• [EXERCISE DIRECTIONS]:
Can you copy out every one of the lines below, character for character?

• [MATERIAL SUPPLIED]:

┏━━

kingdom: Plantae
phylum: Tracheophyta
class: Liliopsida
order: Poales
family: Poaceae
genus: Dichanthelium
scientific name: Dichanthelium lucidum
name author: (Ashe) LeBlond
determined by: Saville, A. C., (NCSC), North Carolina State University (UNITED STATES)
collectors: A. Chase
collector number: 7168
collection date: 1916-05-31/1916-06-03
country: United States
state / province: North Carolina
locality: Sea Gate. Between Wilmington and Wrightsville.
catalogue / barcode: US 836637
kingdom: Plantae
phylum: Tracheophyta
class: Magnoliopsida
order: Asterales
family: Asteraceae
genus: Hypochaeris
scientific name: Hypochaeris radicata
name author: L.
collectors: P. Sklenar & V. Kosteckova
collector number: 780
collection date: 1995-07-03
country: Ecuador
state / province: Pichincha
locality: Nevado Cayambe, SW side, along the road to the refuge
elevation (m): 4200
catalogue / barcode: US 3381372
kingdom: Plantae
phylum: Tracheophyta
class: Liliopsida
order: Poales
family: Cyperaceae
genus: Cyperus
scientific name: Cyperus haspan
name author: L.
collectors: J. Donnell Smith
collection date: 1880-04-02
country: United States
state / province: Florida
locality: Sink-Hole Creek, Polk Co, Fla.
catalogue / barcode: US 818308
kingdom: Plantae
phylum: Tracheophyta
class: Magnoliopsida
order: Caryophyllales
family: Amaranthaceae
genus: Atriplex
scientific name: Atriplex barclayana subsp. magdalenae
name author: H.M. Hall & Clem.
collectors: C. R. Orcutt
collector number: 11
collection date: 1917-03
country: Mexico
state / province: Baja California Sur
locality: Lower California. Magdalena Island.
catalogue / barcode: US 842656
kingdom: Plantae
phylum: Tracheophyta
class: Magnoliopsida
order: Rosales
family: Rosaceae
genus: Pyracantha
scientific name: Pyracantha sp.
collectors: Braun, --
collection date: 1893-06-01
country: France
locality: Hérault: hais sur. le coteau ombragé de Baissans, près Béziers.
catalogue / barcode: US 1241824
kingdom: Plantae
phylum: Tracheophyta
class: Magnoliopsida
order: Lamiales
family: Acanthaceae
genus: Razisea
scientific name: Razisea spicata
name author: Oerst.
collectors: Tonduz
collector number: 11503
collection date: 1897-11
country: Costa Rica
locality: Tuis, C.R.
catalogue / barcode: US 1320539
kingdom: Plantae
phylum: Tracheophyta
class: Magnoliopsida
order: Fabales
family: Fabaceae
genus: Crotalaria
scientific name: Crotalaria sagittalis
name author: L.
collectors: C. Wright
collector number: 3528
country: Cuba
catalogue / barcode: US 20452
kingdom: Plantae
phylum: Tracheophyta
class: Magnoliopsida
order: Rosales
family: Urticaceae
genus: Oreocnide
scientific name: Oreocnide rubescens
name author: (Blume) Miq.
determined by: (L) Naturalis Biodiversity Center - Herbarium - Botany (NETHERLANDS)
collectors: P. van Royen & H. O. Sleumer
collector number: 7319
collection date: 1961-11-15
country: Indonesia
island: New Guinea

┗━━

• [SOLUTION TO THIS PROBLEM]:
kingdom: Plantae
phylum: Tracheophyta
class: Liliopsida
order: Poales
family: Poaceae
genus: Dichanthelium
scientific name: Dichanthelium lucidum
name author: (Ashe) LeBlond
determined by: Saville, A. C., (NCSC), North Carolina State University (UNITED STATES)
collectors: A. Chase
collector number: 7168
collection date: 1916-05-31/1916-06-03
country: United States
state / province: North Carolina
locality: Sea Gate. Between Wilmington and Wrightsville.
catalogue / barcode: US 836637
kingdom: Plantae
phylum: Tracheophyta
class: Magnoliopsida
order: Asterales
family: Asteraceae
genus: Hypochaeris
scientific name: Hypochaeris radicata
name author: L.
collectors: P. Sklenar & V. Kosteckova
collector number: 780
collection date: 1995-07-03
country: Ecuador
state / province: Pichincha
locality: Nevado Cayambe, SW side, along the road to the refuge
elevation (m): 4200
catalogue / barcode: US 3381372
kingdom: Plantae
phylum: Tracheophyta
class: Liliopsida
order: Poales
family: Cyperaceae
genus: Cyperus
scientific name: Cyperus haspan
name author: L.
collectors: J. Donnell Smith
collection date: 1880-04-02
country: United States
state / province: Florida
locality: Sink-Hole Creek, Polk Co, Fla.
catalogue / barcode: US 818308
kingdom: Plantae
phylum: Tracheophyta
class: Magnoliopsida
order: Caryophyllales
family: Amaranthaceae
genus: Atriplex
scientific name: Atriplex barclayana subsp. magdalenae
name author: H.M. Hall & Clem.
collectors: C. R. Orcutt
collector number: 11
collection date: 1917-03
country: Mexico
state / province: Baja California Sur
locality: Lower California. Magdalena Island.
catalogue / barcode: US 842656
kingdom: Plantae
phylum: Tracheophyta
class: Magnoliopsida
order: Rosales
family: Rosaceae
genus: Pyracantha
scientific name: Pyracantha sp.
collectors: Braun, --
collection date: 1893-06-01
country: France
locality: Hérault: hais sur. le coteau ombragé de Baissans, près Béziers.
catalogue / barcode: US 1241824
kingdom: Plantae
phylum: Tracheophyta
class: Magnoliopsida
order: Lamiales
family: Acanthaceae
genus: Razisea
scientific name: Razisea spicata
name author: Oerst.
collectors: Tonduz
collector number: 11503
collection date: 1897-11
country: Costa Rica
locality: Tuis, C.R.
catalogue / barcode: US 1320539
kingdom: Plantae
phylum: Tracheophyta
class: Magnoliopsida
order: Fabales
family: Fabaceae
genus: Crotalaria
scientific name: Crotalaria sagittalis
name author: L.
collectors: C. Wright
collector number: 3528
country: Cuba
catalogue / barcode: US 20452
kingdom: Plantae
phylum: Tracheophyta
class: Magnoliopsida
order: Rosales
family: Urticaceae
genus: Oreocnide
scientific name: Oreocnide rubescens
name author: (Blume) Miq.
determined by: (L) Naturalis Biodiversity Center - Herbarium - Botany (NETHERLANDS)
collectors: P. van Royen & H. O. Sleumer
collector number: 7319
collection date: 1961-11-15
country: Indonesia
island: New Guinea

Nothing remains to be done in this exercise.